The sum of the reciprocals of two consecutive even integers is 9/40. This can be represented by the equation shown.
1/x + 1/x+2 = 9/40
Use the rational equation to determine the integers. Show all work.
Multiplying both sides by the common denominator (x(x+2)), we get:
(x+2 + x) / (x(x+2)) = 9/40
Simplifying the numerator:
2x+2 / (x(x+2)) = 9/40
Cross-multiplying:
40(2x+2) = 9x(x+2)
80x + 80 = 9x^2 + 18x
9x^2 - 62x - 80 = 0
Using the quadratic formula:
x = [62 ± sqrt(62^2 - 4(9)(-80))] / 18
x = [62 ± sqrt(3964)] / 18
x = [62 ± 2*sqrt(991)] / 18
Since x and x+2 must be even integers, we know that x must be even.

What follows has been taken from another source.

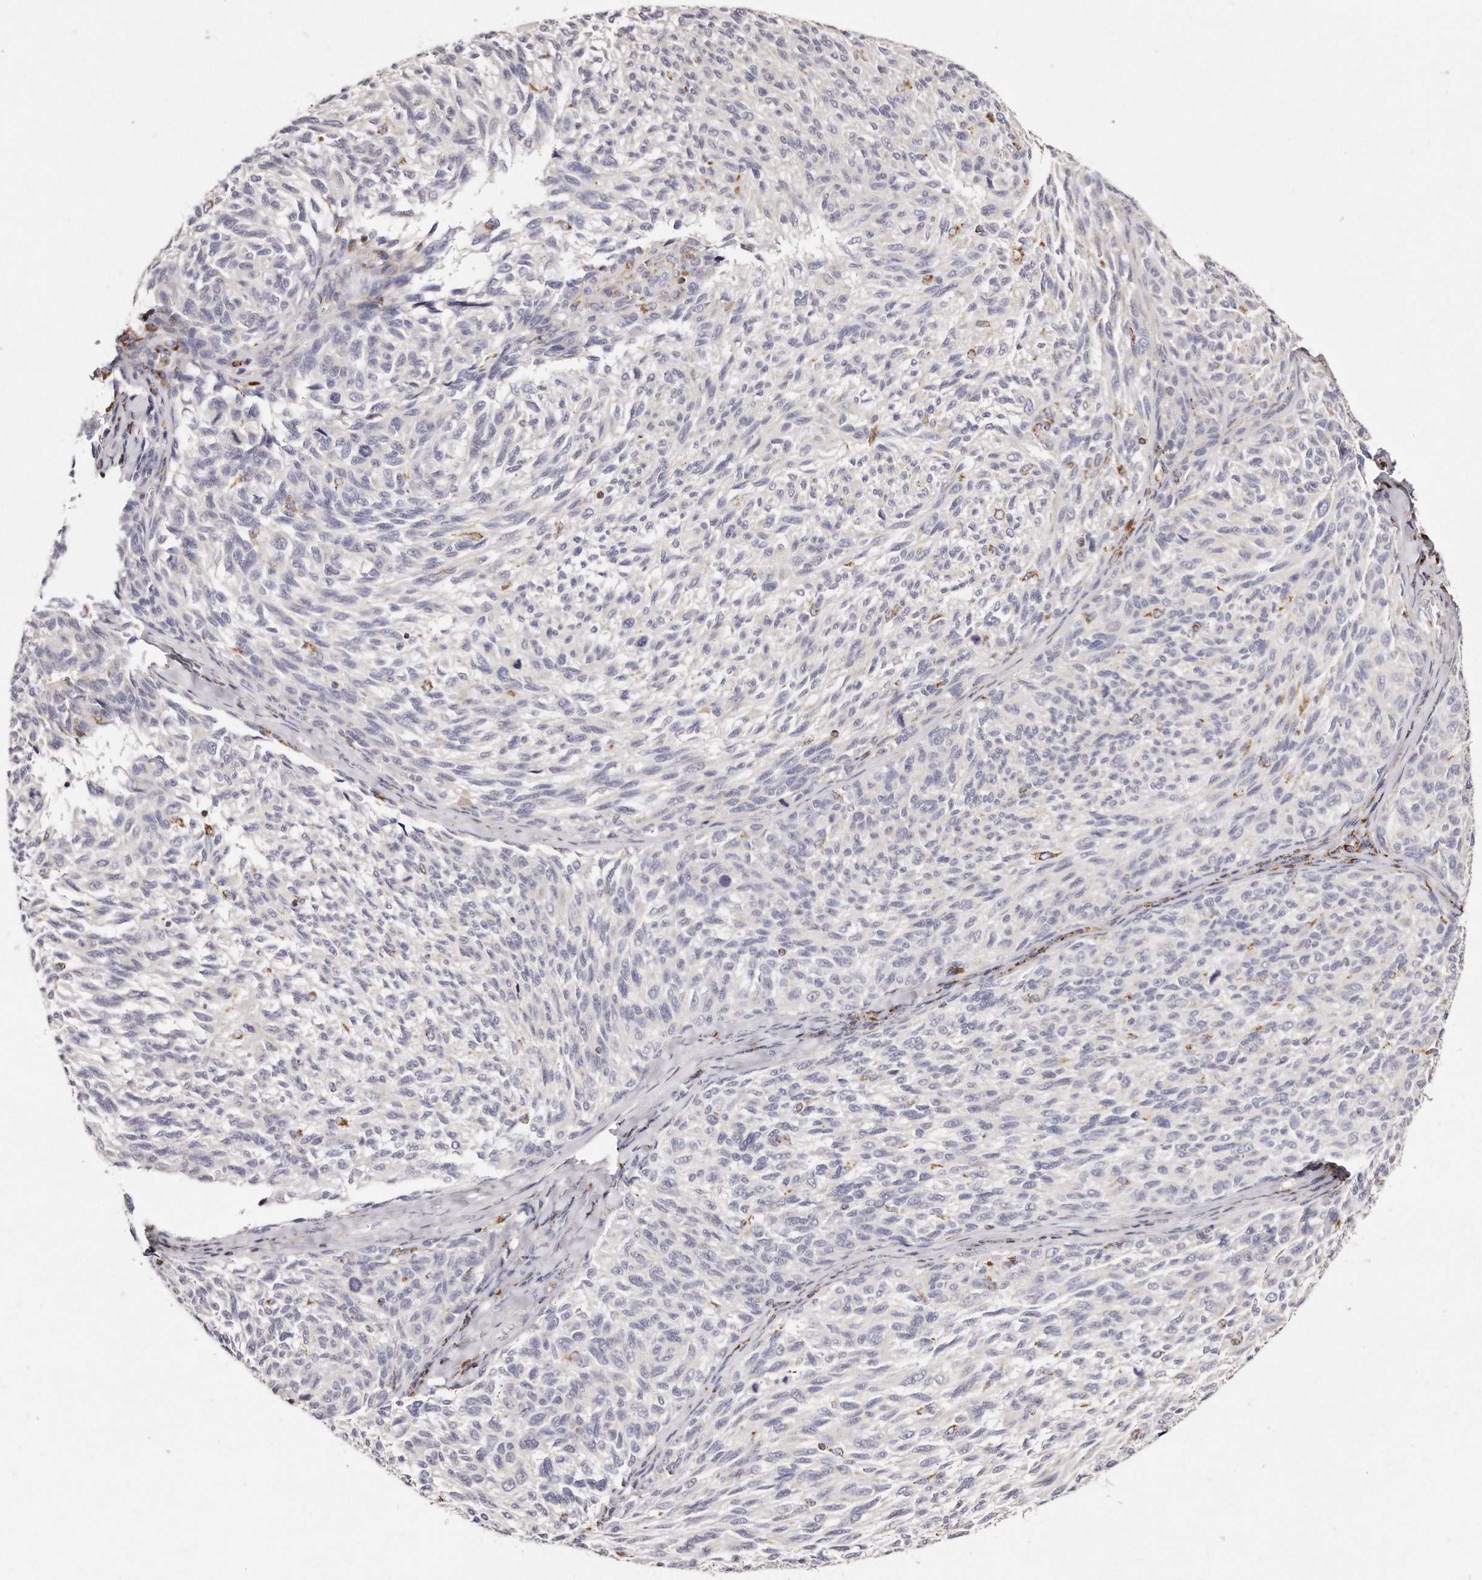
{"staining": {"intensity": "negative", "quantity": "none", "location": "none"}, "tissue": "melanoma", "cell_type": "Tumor cells", "image_type": "cancer", "snomed": [{"axis": "morphology", "description": "Malignant melanoma, NOS"}, {"axis": "topography", "description": "Skin"}], "caption": "This is an immunohistochemistry (IHC) micrograph of human melanoma. There is no positivity in tumor cells.", "gene": "RTKN", "patient": {"sex": "female", "age": 73}}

Testing even values of x, we find that:
x = 10
x+2 = 12
Therefore, the two consecutive even integers are 10 and 12. Checking our answer:
1/10 + 1/12 = 6/60 + 5/60 = 11/60
11/60 is not equal to 9/40, so our answer is incorrect. We made an error in our algebra. We'll check our work:
40(2x+2) = 9x(x+2)
80x + 80 = 9x^2 + 18x
9x^2 - 62x - 80 = 0
(x-10)(9x+8) = 0
x = 10, or x = -8/9
Since x must be even, the only valid solution is x = 10. Therefore, the two consecutive even integers are 10 and 12.